Why Was My Authenticity Complaint Rejected Even Though I Have an Invoice from the Past 365 Days?

A 365-day invoice is just the minimum threshold, not a guaranteed pass. Amazon doesn't only check whether your document looks like an invoice — they also verify whether the supplier can be independently validated.

2 min read

When most sellers face an authenticity complaint for the first time, they focus on “Do I have an invoice?” But Amazon’s actual review process goes far beyond simply checking whether you have one.

The Bottom Line

  1. A 365-day invoice is just the minimum threshold, not a guaranteed pass.
  2. Amazon doesn’t only check whether the document “looks like an invoice” — they also verify whether the supplier “can be validated.”
  3. Quantity coverage, transaction completion status, and supply chain traceability can all determine the outcome.

So the real question isn’t “Do I have an invoice?” — it’s:

Can the documents I submit allow Amazon to independently verify that this inventory was genuinely purchased from a trustworthy supply chain?

Separating “Invoice Compliance” from “Supplier Verifiability”

  • Invoice Compliance: Does this document meet the basic requirements?
  • Supplier Verifiability: Can Amazon trust that the source behind this document actually exists and is credible?

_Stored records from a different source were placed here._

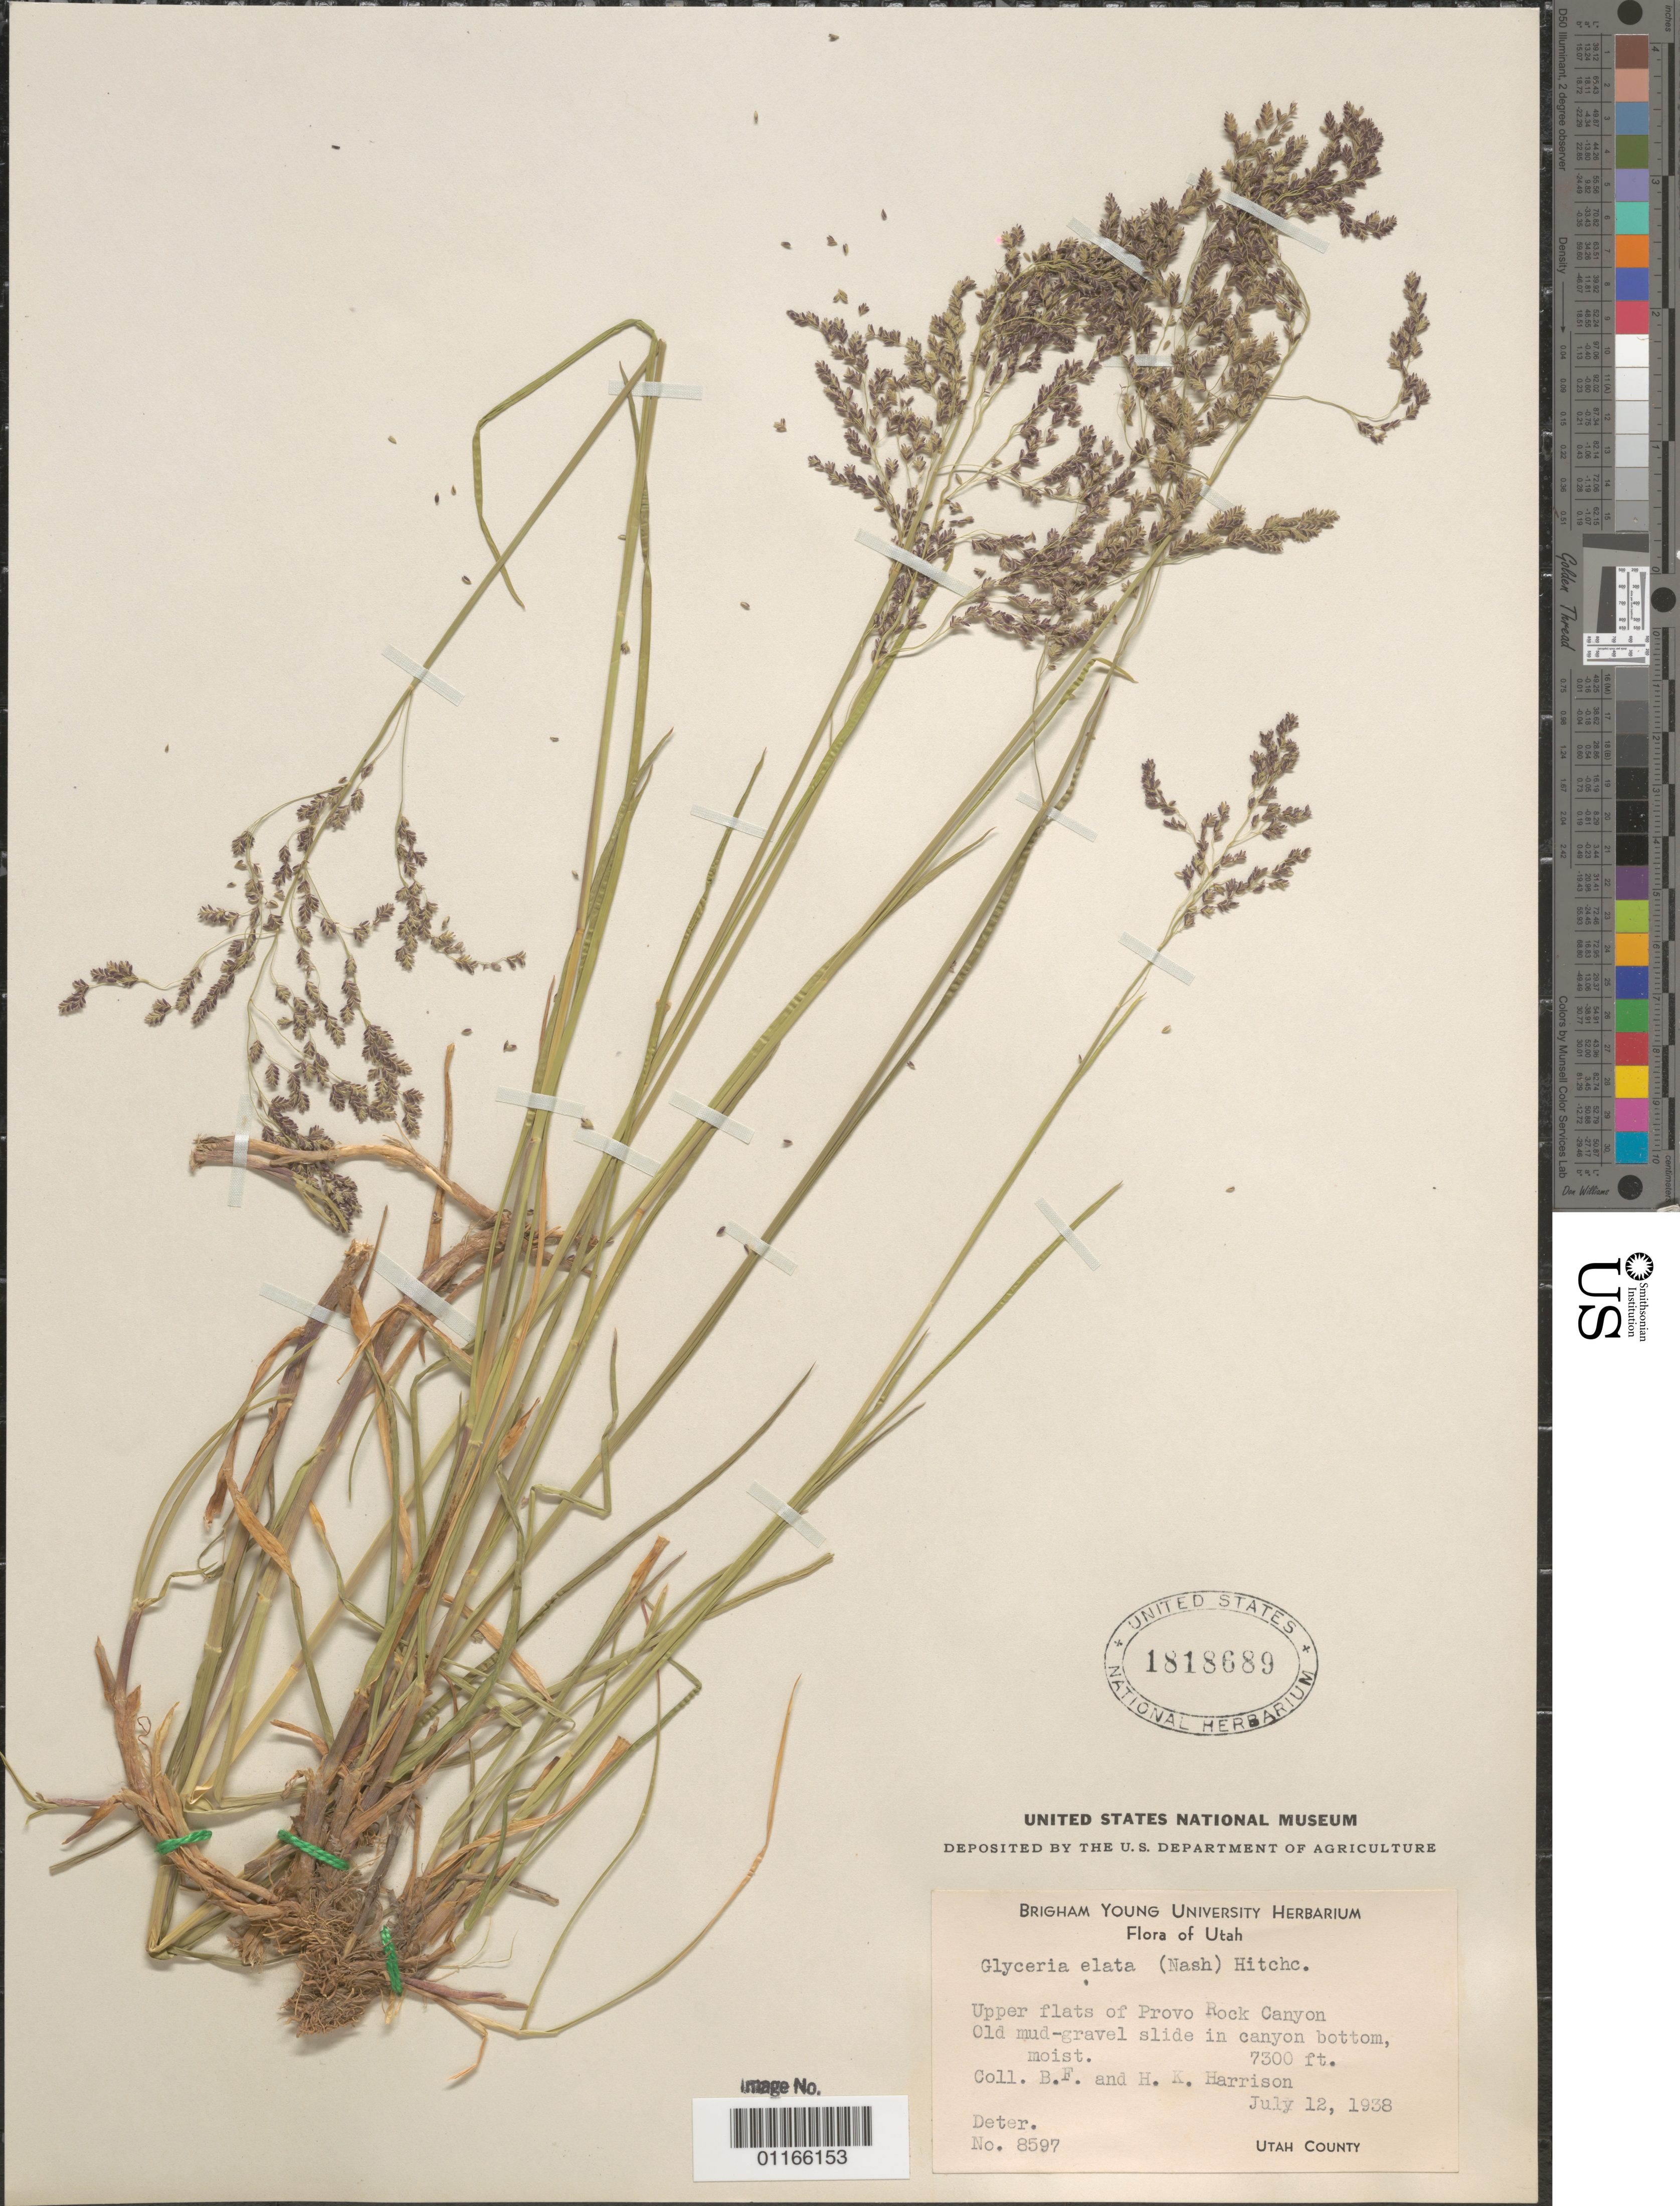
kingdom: Plantae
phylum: Tracheophyta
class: Liliopsida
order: Poales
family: Poaceae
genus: Glyceria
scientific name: Glyceria elata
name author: (Nash) M.E. Jones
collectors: B. F. Harrison & H. Harrison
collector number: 8597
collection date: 1938-07-12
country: United States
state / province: Utah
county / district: Utah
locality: Upper flats of Provo Rock Canyon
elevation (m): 2225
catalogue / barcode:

What Amazon Actually Looks for in Your Invoice

  • Whether the invoice date falls within the past 365 days
  • Whether the invoice quantity covers sales volume over the past 365 days
  • Whether the document is clear, legible, and complete
  • Whether the supplier, buyer, date, product description, and quantities are all visible
  • In some cases, whether supplementary payment records or upstream supply chain documentation can be provided

5 Most Common Mistakes New Sellers Make

  1. Having a 365-day invoice but not checking whether the quantity covers actual sales volume
  2. The invoice looks like a purchase order, but the transaction status isn’t sufficiently complete
  3. Supplier information is present, but Amazon can’t easily verify it
  4. Treating a Letter of Authorization (LOA) as a universal fix
  5. Only arguing “My products are genuine” without clearly laying out the supply chain

Conclusion

This isn’t a single-point question of “Do I have an invoice?” — it’s a multi-faceted challenge of “Can you prove your supply chain is authentic using verifiable purchasing documentation?”